Data items:
--*--

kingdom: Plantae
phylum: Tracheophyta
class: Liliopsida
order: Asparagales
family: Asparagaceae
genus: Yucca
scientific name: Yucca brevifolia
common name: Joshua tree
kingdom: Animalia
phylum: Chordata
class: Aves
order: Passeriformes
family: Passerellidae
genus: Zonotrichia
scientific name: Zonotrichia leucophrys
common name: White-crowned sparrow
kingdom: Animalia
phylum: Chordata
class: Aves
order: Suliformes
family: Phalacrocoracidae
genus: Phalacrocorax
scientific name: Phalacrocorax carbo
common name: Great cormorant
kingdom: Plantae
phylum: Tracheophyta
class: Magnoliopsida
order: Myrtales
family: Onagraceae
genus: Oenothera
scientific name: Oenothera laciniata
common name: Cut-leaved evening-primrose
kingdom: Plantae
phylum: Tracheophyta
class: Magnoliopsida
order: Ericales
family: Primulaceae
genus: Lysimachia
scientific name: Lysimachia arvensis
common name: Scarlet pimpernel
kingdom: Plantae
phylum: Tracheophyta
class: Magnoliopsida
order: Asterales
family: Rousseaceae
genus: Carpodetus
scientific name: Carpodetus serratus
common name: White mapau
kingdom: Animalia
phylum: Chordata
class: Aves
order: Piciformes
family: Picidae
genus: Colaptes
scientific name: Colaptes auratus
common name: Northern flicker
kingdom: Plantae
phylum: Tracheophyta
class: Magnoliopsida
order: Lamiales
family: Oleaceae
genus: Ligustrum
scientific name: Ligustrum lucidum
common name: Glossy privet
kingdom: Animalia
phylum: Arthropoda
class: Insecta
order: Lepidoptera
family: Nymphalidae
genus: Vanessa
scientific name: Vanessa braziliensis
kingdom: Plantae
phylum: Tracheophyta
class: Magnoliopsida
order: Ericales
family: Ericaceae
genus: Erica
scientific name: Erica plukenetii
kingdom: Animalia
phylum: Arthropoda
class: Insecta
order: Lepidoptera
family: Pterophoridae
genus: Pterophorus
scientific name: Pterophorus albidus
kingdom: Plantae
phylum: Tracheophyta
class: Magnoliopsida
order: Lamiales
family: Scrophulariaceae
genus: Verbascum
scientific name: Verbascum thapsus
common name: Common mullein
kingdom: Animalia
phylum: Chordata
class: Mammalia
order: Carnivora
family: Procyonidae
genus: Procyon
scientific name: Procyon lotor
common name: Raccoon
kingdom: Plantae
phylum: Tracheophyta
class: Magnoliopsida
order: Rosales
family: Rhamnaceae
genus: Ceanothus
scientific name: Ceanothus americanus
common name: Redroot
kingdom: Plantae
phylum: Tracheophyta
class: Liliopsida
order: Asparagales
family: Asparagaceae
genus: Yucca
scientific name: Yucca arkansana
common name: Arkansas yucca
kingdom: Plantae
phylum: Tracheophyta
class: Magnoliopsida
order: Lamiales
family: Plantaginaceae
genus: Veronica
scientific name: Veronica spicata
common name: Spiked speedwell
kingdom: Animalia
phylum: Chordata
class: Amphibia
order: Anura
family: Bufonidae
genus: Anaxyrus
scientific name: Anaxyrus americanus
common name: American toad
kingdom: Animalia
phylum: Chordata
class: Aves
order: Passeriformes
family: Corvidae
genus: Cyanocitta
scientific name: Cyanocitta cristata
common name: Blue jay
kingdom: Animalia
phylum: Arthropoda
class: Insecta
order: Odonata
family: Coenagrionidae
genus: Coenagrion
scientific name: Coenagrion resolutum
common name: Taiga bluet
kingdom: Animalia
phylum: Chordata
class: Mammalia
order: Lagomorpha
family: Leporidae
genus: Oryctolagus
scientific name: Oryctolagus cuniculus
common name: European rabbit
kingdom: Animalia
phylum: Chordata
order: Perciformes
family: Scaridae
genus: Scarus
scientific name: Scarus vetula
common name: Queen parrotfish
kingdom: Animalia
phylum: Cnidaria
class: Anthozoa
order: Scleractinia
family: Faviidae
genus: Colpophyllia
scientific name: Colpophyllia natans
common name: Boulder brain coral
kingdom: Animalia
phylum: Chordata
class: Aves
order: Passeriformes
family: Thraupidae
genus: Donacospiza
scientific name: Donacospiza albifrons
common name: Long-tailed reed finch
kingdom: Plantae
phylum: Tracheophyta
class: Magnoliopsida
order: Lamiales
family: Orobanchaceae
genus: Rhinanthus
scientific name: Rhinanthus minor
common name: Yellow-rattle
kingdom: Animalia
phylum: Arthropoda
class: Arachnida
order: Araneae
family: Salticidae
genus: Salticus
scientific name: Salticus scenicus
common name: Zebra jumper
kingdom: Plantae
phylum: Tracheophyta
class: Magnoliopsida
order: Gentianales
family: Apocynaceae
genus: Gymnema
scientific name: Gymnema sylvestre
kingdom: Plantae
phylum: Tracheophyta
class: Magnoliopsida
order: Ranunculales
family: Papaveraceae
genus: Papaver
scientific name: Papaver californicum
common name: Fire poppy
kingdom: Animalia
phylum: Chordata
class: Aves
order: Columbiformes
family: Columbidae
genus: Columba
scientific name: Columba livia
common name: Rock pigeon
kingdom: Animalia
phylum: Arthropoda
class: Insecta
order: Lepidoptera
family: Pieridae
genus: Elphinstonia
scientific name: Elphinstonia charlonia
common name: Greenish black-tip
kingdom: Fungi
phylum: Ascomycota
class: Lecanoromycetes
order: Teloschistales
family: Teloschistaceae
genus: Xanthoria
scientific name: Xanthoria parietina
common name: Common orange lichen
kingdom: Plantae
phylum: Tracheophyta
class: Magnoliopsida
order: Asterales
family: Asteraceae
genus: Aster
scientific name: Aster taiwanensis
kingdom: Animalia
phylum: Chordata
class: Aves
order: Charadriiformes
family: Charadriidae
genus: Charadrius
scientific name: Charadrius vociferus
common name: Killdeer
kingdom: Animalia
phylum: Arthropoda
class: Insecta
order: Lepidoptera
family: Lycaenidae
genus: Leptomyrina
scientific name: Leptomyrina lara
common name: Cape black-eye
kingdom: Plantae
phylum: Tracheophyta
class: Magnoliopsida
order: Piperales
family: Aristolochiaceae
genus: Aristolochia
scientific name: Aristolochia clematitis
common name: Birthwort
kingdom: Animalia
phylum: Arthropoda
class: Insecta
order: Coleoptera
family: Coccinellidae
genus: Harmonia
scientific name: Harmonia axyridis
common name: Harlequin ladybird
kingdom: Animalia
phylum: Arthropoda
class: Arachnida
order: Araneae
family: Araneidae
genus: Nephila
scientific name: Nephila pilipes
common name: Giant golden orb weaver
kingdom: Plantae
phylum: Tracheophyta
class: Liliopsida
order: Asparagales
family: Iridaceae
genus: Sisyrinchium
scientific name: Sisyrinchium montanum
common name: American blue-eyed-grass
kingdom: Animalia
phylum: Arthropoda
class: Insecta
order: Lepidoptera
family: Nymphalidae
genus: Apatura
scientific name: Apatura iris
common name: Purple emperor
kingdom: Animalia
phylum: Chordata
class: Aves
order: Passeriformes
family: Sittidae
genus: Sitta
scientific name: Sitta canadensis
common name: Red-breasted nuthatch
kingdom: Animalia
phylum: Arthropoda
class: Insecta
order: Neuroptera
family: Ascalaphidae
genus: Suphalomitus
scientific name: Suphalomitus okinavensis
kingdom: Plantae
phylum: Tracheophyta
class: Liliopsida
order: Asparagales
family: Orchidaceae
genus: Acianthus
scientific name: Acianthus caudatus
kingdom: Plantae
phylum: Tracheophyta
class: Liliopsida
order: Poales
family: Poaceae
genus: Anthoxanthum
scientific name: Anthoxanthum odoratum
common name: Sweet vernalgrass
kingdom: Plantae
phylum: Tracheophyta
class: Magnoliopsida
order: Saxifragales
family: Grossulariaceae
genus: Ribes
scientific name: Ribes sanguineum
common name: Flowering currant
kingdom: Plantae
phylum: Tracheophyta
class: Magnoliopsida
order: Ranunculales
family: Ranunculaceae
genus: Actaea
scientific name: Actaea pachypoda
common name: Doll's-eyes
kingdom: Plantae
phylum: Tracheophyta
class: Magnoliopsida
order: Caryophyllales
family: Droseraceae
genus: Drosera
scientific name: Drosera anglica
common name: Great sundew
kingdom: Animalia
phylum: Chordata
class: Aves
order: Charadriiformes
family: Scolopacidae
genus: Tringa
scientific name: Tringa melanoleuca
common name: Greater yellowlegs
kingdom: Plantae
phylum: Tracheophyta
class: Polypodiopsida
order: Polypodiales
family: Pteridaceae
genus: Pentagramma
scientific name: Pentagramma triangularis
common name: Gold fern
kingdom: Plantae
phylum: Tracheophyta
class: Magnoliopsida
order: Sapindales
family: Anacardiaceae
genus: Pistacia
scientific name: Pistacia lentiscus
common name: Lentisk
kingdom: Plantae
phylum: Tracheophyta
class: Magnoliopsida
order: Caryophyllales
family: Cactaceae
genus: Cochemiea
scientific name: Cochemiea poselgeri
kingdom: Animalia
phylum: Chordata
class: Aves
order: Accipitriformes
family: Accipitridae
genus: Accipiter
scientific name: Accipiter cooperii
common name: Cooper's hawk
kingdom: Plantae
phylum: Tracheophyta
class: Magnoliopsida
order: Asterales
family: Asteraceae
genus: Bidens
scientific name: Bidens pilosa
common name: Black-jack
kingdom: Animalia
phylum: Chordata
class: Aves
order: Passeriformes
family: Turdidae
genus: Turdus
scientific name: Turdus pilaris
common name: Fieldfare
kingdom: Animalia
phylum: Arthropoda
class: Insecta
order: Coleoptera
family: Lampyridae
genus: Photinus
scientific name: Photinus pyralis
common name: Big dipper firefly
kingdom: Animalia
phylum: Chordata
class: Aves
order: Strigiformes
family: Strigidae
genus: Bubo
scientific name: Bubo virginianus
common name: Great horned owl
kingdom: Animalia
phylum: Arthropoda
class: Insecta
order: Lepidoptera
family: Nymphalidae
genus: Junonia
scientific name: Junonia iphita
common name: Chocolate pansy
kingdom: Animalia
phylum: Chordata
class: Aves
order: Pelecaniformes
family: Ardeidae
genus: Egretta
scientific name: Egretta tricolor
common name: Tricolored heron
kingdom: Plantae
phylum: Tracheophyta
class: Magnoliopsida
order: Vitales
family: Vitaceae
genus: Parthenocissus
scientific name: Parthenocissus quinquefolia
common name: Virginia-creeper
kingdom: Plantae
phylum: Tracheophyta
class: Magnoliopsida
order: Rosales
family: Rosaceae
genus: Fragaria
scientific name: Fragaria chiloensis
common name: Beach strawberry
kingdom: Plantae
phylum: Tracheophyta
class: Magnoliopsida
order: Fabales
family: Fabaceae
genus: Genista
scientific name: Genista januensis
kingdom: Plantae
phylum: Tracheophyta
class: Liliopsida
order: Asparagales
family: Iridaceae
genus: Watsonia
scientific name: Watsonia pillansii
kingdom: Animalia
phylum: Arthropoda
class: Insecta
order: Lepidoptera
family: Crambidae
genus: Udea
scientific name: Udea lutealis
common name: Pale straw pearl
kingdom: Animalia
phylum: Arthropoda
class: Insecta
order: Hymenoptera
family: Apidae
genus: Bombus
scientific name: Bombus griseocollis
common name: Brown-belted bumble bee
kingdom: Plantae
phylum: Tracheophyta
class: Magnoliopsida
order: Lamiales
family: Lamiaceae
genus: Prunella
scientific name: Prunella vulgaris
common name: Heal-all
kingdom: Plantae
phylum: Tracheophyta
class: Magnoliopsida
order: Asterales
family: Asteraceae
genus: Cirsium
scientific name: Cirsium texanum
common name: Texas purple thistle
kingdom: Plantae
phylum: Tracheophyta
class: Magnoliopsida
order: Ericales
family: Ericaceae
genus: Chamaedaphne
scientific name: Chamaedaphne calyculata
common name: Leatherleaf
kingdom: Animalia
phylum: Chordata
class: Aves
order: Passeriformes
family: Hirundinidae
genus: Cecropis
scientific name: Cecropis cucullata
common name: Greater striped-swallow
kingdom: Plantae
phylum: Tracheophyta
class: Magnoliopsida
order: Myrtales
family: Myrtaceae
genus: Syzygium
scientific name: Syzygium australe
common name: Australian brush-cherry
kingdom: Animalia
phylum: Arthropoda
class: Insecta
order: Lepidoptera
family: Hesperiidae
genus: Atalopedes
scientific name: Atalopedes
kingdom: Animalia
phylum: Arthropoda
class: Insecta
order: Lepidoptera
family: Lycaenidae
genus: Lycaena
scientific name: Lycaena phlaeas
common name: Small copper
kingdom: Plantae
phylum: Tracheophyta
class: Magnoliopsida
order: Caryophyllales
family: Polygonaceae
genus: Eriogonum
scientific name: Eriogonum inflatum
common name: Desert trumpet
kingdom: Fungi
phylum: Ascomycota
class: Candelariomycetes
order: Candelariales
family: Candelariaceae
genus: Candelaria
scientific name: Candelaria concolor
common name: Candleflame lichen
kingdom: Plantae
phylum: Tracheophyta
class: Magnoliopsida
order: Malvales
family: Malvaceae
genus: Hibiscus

--*--

Can you write out the listing lines from the line with "scientific name: Bombus griseocollis" up to and including the line with "family: Myrtaceae", keeping every character unchanged?

__Full answer__:
scientific name: Bombus griseocollis
common name: Brown-belted bumble bee
kingdom: Plantae
phylum: Tracheophyta
class: Magnoliopsida
order: Lamiales
family: Lamiaceae
genus: Prunella
scientific name: Prunella vulgaris
common name: Heal-all
kingdom: Plantae
phylum: Tracheophyta
class: Magnoliopsida
order: Asterales
family: Asteraceae
genus: Cirsium
scientific name: Cirsium texanum
common name: Texas purple thistle
kingdom: Plantae
phylum: Tracheophyta
class: Magnoliopsida
order: Ericales
family: Ericaceae
genus: Chamaedaphne
scientific name: Chamaedaphne calyculata
common name: Leatherleaf
kingdom: Animalia
phylum: Chordata
class: Aves
order: Passeriformes
family: Hirundinidae
genus: Cecropis
scientific name: Cecropis cucullata
common name: Greater striped-swallow
kingdom: Plantae
phylum: Tracheophyta
class: Magnoliopsida
order: Myrtales
family: Myrtaceae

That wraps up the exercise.